Juliet Anne Vickery is a British ecologist and CEO at the British Trust for Ornithology. Her research focusses on understanding the drivers of declines in farmland and migrant birds. She was president of the British Ornithologists' Union between 2019 and 2023.

== Education and career ==
Vickery undertook her undergraduate degree and D.Phil. at the University of Oxford, graduating in 1989. After a D.Phil. on the impacts of acid rain on white-throated dippers, she undertook postdoctoral research at the University of East Anglia working with Prof William Sutherland on brent geese.

After a brief spell working for Scottish Natural Heritage, Vickery moved to the University of Edinburgh to take up a lecturer position where she found securing funding for applied research difficult. The challenge of undertaking applied conservation research in an academic setting led to Vickery's move from Edinburgh to become the head of the terrestrial ecology unit at the British Trust for Ornithology.

After 10 years with the BTO, Vickery moved to the Royal Society for the Protection of Birds as Head of International Conservation Science. Her work at RSPB involved leading scientific teams focused on the conservation of globally threatened species and habitats, particularly in West Africa and the UK's Overseas Territories. Her research on declines in migrant birds has had widespread policy impact. Following 11 years at the RSPB she returned to the British Trust for Ornithology in 2020 as chief executive officer.

Alongside her full-time work, Vickery has held a number of additional roles. With the British Ornithologists' Union she was Chair of the Equality and Diversity Committee, vice-president and then elected President (2019–2023). She served on the Darwin Initiative Expert Committee for six years and chaired the Policy Committee of the British Ecological Society for nine years.

Vickery is an Honorary Research Fellow at the University of Cambridge and an honorary professor at the University of East Anglia.

== Research ==
Vickery's research has centered on diagnosing causes of species decline and developing practical solutions to reverse these trends. She has a strong interest in the impact of land-use change on bird populations, particularly in agricultural landscapes, where increased intensification of farming has led to widespread declines. Her work has uncovered the complexity of the drivers of farmland birds, and has established that increasing heterogeneity across the landscape is most likely to reverse these declines. Her work also addresses the decline of Afro-Palearctic migrant birds and explores the connections between human livelihoods and conservation in tropical forest regions. She established the scope of the declines and recent papers have helped identify that land use change in Africa may be the key drivers.

== Honours and awards ==
Vickery was awarded the Marsh Award for Ornithology in 2018 by the Marsh Christian Trust and the British Trust for Ornithology, recognising her contributions to the field.

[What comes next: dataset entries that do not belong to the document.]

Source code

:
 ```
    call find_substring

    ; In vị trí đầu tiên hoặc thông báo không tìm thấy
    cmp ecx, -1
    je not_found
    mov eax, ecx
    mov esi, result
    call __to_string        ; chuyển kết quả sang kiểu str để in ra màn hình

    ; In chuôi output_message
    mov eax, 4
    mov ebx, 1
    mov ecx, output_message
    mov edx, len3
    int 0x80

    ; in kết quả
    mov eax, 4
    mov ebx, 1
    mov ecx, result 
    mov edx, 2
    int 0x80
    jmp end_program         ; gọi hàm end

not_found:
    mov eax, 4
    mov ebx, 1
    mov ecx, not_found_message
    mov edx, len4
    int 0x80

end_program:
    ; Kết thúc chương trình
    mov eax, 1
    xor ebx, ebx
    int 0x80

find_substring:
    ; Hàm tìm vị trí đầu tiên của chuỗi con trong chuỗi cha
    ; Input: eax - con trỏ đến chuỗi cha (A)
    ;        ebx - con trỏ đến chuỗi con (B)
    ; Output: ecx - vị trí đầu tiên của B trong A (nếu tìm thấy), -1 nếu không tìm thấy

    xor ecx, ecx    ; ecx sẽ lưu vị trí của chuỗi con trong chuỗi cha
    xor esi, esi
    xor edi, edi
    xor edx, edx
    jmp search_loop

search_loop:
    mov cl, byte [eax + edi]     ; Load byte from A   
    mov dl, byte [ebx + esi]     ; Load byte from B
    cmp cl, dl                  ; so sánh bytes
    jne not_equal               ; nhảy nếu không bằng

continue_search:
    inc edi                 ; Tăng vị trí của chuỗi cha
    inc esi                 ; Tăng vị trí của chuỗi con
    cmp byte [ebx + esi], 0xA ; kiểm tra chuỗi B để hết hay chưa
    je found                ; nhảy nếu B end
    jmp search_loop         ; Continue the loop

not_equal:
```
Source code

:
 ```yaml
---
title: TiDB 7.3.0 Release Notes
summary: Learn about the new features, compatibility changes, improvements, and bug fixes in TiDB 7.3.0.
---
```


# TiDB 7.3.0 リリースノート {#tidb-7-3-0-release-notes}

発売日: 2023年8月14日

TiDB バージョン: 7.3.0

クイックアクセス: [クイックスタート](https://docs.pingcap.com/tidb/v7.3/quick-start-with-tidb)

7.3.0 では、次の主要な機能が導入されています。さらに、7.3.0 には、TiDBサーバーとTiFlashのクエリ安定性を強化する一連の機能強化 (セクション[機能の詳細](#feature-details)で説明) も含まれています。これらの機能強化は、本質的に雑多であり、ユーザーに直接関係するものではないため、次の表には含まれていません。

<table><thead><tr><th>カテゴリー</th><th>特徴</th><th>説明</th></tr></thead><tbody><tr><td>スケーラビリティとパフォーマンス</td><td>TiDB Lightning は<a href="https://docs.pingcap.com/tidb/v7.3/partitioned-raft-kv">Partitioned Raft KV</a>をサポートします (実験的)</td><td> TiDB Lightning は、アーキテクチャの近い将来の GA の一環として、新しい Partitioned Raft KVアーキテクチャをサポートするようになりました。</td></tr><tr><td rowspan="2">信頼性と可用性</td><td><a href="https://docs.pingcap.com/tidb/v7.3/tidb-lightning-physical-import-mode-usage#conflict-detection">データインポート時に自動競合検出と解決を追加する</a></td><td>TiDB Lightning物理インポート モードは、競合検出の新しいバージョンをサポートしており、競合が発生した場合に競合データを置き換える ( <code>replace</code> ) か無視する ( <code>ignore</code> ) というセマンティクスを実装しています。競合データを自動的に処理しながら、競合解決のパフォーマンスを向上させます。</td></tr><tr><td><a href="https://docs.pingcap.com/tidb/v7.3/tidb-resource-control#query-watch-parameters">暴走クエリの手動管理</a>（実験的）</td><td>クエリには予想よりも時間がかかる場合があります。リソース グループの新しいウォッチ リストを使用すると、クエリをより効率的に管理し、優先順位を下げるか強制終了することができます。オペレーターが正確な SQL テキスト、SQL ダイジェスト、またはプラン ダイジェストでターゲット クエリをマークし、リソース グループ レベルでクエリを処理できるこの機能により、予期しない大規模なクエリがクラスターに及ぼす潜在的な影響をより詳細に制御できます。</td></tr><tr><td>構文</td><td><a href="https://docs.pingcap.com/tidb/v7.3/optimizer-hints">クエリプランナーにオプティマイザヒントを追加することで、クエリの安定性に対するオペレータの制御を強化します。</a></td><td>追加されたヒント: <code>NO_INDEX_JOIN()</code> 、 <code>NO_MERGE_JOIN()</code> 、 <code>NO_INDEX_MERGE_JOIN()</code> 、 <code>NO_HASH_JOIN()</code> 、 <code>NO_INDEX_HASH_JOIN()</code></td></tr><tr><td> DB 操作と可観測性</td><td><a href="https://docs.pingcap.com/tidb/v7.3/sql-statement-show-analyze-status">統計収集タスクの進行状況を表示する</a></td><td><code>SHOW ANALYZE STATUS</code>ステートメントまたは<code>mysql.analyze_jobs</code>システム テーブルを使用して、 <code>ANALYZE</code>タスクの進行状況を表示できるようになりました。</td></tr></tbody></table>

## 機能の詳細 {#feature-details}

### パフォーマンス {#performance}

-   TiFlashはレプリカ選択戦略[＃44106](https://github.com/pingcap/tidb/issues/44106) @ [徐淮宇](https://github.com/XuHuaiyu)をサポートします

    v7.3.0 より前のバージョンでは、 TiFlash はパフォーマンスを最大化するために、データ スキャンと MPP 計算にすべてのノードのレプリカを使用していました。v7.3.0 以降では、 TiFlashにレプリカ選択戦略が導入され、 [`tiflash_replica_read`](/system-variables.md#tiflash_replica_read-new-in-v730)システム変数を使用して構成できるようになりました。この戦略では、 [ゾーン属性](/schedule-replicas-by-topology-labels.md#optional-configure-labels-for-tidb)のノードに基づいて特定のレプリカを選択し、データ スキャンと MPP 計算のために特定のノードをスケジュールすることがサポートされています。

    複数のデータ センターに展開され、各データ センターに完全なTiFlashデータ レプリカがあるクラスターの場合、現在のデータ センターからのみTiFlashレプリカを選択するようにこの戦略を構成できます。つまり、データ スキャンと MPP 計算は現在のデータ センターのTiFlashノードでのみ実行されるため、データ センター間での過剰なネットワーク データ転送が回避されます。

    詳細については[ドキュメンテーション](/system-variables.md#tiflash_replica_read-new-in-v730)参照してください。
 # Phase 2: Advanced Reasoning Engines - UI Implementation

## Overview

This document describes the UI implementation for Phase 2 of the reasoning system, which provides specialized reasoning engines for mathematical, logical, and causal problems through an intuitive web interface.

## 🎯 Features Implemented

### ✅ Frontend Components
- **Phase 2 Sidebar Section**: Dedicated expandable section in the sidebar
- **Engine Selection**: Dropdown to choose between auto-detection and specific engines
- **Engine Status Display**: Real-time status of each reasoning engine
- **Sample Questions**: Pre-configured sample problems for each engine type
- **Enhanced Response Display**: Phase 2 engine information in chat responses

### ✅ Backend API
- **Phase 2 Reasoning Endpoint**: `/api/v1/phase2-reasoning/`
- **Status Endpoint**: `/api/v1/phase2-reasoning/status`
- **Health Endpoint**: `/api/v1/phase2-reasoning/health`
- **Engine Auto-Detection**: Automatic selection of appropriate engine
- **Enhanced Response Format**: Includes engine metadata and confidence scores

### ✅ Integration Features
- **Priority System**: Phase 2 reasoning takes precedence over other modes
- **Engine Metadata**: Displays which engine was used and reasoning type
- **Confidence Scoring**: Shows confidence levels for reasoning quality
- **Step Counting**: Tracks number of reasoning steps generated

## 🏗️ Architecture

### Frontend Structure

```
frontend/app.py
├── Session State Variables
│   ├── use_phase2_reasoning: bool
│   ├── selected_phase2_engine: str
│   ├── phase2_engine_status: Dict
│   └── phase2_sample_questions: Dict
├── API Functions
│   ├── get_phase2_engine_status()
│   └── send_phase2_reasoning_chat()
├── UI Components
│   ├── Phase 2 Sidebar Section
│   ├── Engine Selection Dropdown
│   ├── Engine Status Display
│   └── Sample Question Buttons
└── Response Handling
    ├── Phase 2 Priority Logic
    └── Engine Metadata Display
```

She was awarded the British Ornithologists' Union Ibis Award in 2006 for her work on farmland birds, and won the British Ecological Society Award in 2020 for her contributions to the Society.

== Personal life==
Outside of her professional commitments, Vickery engages in swimming, cycling, running, and birdwatching in the fenlands of Cambridgeshire. As an amateur triathlete she represented Great Britain in her age class on 11 occasions, winning two international events as a veteran.